TASK REQUIREMENTS —
Reproduce only the lines of the material below that start at the line containing "[81,118,116,130] HiPS -> [44,65,86,74] GeoMX" and stop at the line containing "[175,1148,211,1160] HiPS ->". Keep both end lines.
*** Begin section ***
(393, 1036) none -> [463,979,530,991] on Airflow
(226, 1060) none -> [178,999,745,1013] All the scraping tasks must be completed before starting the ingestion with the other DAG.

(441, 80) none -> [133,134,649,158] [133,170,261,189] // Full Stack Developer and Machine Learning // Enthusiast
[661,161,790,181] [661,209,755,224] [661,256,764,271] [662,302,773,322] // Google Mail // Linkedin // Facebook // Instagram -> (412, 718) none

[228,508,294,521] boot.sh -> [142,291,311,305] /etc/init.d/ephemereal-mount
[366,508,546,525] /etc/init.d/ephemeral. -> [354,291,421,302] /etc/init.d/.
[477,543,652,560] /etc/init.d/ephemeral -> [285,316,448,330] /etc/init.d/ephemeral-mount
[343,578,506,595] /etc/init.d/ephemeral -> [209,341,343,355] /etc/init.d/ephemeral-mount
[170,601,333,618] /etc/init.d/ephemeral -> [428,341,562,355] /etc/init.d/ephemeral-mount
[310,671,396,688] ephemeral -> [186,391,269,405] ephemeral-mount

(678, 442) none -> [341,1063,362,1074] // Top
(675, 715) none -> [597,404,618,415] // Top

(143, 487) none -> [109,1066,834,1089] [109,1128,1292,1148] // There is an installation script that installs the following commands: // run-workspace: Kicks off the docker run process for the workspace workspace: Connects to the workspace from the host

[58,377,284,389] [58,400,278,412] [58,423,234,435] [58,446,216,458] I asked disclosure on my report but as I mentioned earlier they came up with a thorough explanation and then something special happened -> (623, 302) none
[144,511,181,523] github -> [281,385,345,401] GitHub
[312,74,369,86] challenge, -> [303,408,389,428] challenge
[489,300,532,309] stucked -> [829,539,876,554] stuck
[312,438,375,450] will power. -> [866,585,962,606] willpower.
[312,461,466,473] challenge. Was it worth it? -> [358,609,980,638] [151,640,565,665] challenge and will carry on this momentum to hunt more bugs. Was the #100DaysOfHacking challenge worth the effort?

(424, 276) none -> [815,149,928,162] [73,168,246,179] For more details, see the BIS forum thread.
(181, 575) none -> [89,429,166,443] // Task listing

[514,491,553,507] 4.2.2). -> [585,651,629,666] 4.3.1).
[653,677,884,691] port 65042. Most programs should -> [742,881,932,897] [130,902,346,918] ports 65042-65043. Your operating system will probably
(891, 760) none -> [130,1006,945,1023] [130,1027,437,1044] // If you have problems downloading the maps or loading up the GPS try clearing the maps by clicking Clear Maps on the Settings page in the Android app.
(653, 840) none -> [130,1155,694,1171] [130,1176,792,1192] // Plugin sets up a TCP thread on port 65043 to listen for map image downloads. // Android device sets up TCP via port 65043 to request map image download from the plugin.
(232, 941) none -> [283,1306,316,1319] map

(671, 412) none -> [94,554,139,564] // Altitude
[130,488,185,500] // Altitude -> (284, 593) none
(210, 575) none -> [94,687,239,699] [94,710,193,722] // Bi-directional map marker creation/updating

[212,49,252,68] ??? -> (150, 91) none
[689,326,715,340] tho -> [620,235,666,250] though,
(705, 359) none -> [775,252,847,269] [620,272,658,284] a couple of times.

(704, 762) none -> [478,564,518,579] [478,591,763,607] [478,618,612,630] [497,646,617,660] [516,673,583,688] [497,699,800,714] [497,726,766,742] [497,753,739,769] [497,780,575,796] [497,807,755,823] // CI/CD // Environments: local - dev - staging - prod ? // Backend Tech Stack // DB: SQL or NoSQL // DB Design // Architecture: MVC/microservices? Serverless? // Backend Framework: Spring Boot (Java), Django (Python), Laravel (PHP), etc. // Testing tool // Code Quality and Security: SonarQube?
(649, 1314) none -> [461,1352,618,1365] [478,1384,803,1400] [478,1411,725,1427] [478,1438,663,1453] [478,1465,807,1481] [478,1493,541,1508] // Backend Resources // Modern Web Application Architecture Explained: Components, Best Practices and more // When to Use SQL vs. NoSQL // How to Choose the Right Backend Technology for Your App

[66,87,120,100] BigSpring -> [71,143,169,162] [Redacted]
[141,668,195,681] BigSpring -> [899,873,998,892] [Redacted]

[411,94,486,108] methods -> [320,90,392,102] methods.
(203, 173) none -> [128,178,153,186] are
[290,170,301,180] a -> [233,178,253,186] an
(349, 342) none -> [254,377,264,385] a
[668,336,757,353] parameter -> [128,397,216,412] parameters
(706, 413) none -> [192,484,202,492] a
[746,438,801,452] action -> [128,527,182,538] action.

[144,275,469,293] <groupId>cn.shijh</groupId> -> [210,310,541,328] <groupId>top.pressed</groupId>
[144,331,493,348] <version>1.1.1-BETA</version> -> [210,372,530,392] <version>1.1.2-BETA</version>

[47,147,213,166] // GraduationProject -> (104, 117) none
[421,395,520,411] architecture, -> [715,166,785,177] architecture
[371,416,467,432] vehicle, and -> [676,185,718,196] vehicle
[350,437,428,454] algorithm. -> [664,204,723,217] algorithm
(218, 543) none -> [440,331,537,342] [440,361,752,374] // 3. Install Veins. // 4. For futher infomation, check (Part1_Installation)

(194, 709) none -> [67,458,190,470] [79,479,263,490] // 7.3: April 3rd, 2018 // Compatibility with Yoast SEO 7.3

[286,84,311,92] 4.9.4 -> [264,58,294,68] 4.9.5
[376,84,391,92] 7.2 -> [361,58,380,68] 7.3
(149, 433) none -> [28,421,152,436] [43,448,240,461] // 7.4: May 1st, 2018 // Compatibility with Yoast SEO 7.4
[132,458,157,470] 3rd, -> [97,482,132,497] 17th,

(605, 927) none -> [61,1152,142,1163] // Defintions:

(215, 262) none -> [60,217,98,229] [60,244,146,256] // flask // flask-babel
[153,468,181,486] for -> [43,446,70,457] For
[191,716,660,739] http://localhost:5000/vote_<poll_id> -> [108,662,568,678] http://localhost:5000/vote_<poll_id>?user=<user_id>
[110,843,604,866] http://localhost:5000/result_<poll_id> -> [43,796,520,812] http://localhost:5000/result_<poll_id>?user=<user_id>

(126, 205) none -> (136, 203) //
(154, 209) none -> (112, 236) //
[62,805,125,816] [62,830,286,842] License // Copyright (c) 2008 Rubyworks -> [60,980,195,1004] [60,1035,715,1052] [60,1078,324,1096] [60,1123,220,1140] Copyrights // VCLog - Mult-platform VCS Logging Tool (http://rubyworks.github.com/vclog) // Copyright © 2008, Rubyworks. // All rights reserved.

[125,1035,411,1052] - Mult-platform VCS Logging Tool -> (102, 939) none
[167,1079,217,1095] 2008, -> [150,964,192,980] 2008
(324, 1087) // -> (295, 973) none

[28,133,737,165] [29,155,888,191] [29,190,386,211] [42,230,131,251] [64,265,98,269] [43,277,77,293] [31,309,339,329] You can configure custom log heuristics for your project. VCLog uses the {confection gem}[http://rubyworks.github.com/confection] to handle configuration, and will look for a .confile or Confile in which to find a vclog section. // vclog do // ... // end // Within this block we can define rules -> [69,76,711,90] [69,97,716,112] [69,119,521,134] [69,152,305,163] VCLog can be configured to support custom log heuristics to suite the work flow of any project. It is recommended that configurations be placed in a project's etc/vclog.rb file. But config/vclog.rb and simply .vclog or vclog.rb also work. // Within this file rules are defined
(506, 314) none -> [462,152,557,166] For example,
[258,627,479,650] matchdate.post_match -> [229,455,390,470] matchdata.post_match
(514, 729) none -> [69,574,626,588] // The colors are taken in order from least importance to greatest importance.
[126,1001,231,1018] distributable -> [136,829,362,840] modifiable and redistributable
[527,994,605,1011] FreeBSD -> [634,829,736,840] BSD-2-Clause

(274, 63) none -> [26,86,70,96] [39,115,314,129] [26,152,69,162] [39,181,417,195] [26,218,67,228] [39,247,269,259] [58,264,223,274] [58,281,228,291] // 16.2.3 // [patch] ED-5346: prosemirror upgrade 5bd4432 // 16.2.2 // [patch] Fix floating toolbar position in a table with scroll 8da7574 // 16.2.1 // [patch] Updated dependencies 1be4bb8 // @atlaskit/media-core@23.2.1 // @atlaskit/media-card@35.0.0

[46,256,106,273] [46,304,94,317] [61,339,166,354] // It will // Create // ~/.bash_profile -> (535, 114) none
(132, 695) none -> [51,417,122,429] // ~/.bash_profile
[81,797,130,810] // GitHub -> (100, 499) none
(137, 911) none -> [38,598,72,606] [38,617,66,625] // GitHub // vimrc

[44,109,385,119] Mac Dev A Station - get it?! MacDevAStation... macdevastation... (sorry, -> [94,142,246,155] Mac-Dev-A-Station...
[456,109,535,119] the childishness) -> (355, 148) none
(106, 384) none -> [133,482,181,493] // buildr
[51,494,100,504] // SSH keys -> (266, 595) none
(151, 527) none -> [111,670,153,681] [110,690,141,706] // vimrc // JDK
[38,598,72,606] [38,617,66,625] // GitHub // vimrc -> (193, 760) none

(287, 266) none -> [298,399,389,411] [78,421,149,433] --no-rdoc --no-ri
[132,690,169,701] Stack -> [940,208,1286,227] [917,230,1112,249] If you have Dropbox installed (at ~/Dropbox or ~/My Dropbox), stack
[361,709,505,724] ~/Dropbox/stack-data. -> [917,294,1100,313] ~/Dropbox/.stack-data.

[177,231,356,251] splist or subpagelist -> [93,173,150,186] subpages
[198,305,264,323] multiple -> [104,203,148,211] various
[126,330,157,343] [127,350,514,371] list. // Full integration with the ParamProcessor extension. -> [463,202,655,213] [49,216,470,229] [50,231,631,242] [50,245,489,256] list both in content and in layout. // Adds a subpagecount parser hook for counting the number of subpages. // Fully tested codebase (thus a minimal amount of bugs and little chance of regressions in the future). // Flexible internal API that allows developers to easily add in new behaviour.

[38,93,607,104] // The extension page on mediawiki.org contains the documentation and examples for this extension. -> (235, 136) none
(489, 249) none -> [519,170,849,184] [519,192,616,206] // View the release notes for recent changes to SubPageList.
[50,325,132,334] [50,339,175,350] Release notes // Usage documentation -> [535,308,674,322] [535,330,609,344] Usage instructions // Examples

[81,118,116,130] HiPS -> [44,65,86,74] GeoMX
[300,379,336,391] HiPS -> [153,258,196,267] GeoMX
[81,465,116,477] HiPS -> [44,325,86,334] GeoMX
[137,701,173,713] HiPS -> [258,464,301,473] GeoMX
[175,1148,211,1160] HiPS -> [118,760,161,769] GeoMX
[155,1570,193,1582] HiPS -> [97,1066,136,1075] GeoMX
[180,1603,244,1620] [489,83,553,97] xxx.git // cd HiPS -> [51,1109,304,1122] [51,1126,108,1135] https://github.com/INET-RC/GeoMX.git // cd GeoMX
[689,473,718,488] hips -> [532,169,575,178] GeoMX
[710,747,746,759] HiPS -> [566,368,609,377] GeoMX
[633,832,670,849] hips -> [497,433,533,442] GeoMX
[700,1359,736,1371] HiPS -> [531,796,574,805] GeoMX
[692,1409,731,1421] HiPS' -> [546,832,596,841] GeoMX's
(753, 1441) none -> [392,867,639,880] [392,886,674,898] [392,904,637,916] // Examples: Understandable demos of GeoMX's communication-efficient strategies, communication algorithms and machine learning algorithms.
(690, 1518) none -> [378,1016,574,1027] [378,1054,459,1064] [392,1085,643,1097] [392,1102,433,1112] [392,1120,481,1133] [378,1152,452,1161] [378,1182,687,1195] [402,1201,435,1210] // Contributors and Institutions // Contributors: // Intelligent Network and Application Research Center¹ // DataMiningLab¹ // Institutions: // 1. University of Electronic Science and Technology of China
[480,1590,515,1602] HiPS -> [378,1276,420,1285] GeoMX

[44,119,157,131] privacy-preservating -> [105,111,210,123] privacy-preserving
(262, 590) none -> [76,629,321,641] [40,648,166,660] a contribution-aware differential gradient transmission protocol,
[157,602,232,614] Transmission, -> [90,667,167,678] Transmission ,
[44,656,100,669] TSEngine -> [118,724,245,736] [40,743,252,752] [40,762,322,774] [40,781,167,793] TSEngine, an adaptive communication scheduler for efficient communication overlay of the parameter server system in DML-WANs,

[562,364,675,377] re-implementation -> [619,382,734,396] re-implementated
*** End section ***
PROBLEM SOLUTION —
[81,118,116,130] HiPS -> [44,65,86,74] GeoMX
[300,379,336,391] HiPS -> [153,258,196,267] GeoMX
[81,465,116,477] HiPS -> [44,325,86,334] GeoMX
[137,701,173,713] HiPS -> [258,464,301,473] GeoMX
[175,1148,211,1160] HiPS -> [118,760,161,769] GeoMX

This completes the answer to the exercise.